Apply what you read:
1) According to the Spring Initializr text, how many projects are generated with start.spring.io each year?
2) In the Spring Initializr text, edit the passage starting with "The problem with" and going on through "clunky developer experience.", swapping "clunky" for "awkward".

┌─ Text block

What's new with Spring Initializr
The quickest way to generate Spring Boot projects is through start.spring.io. The site provides a curated list of dependencies that you can add to your application based on the selected Spring Boot version. You can also choose the language, build system and JVM version for the project. Over the years, the popularity of start.spring.io as the tool for generating Spring projects has grown exponentially and millions of projects are generated every year using the site.
For the past few months, we’ve been working on a complete overhaul of the project generation API. To better understand the motivation behind this, take a look at the project structure below:
initializr-generator
is the library that contains the core of the project generation API.initializr-web
contains the the REST endpoints and everything related to the web UI.initializr-site
contains all the customizations that are available on start.spring.io.
The problem with the existing API was that for anyone who wanted to customize project generation, the only sensible way to do that was to fork the library and extend or modify the ProjectGenerator
class. This made for quite a clunky developer experience.

└─
┌─ Information supplied

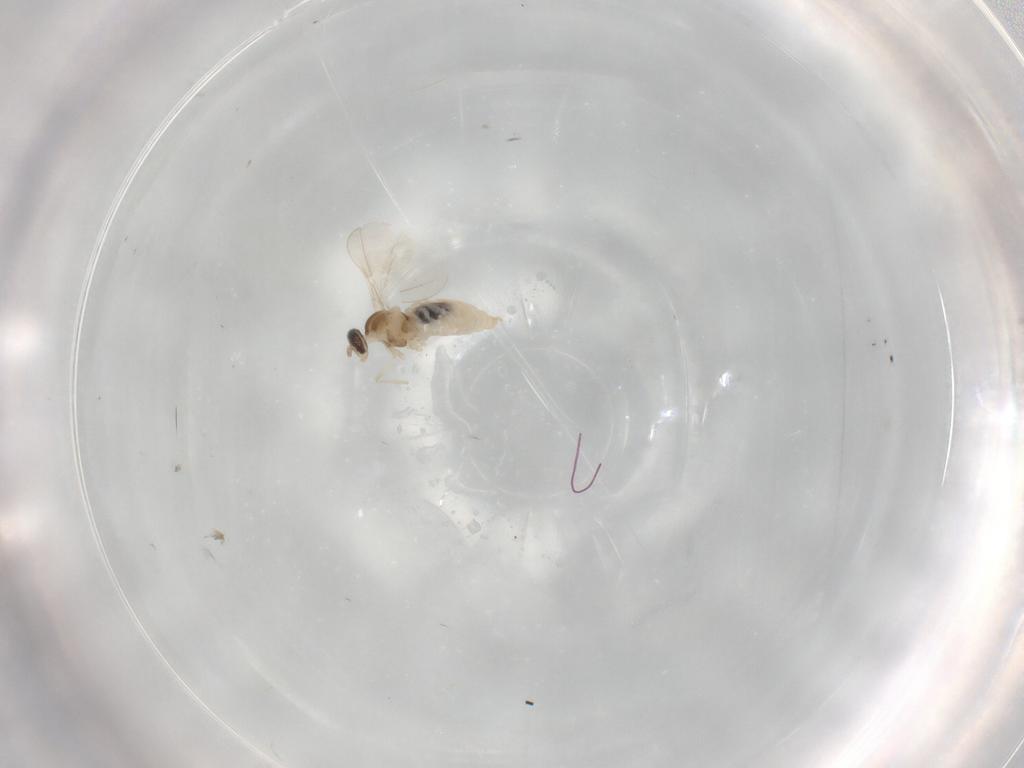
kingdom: Animalia
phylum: Arthropoda
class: Insecta
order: Diptera
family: Cecidomyiidae
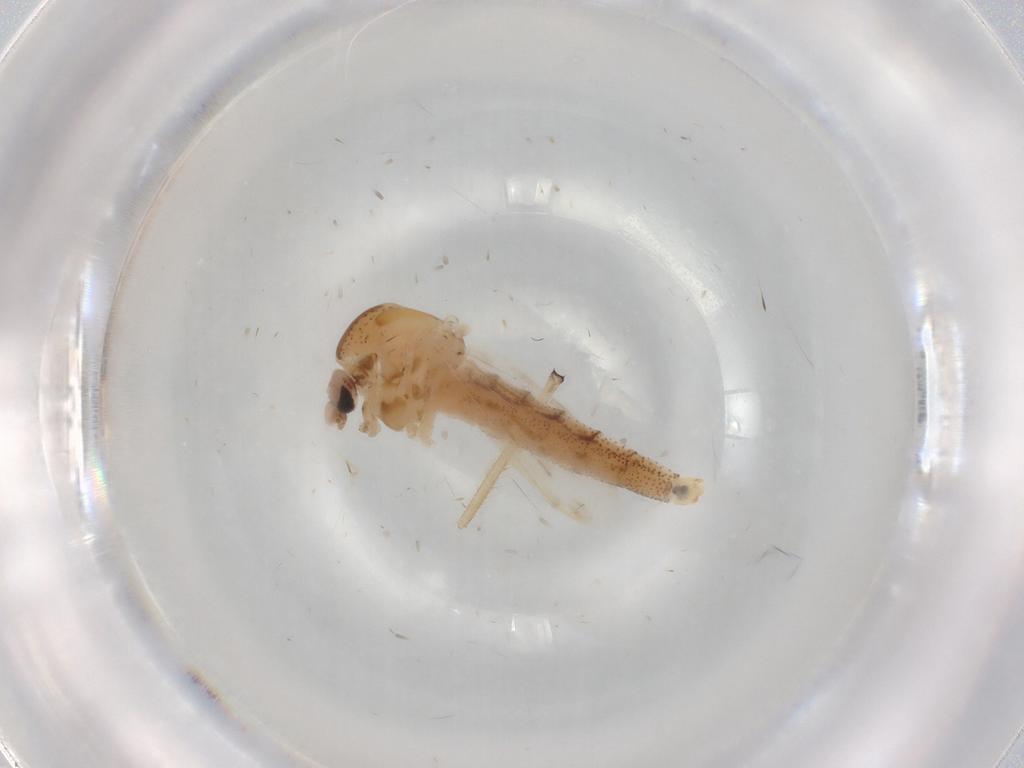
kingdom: Animalia
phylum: Arthropoda
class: Insecta
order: Diptera
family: Chaoboridae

└─

Activity answers:
1) Millions of projects are generated every year using the site.

2)
The problem with the existing API was that for anyone who wanted to customize project generation, the only sensible way to do that was to fork the library and extend or modify the ProjectGenerator
class. This made for quite a awkward developer experience.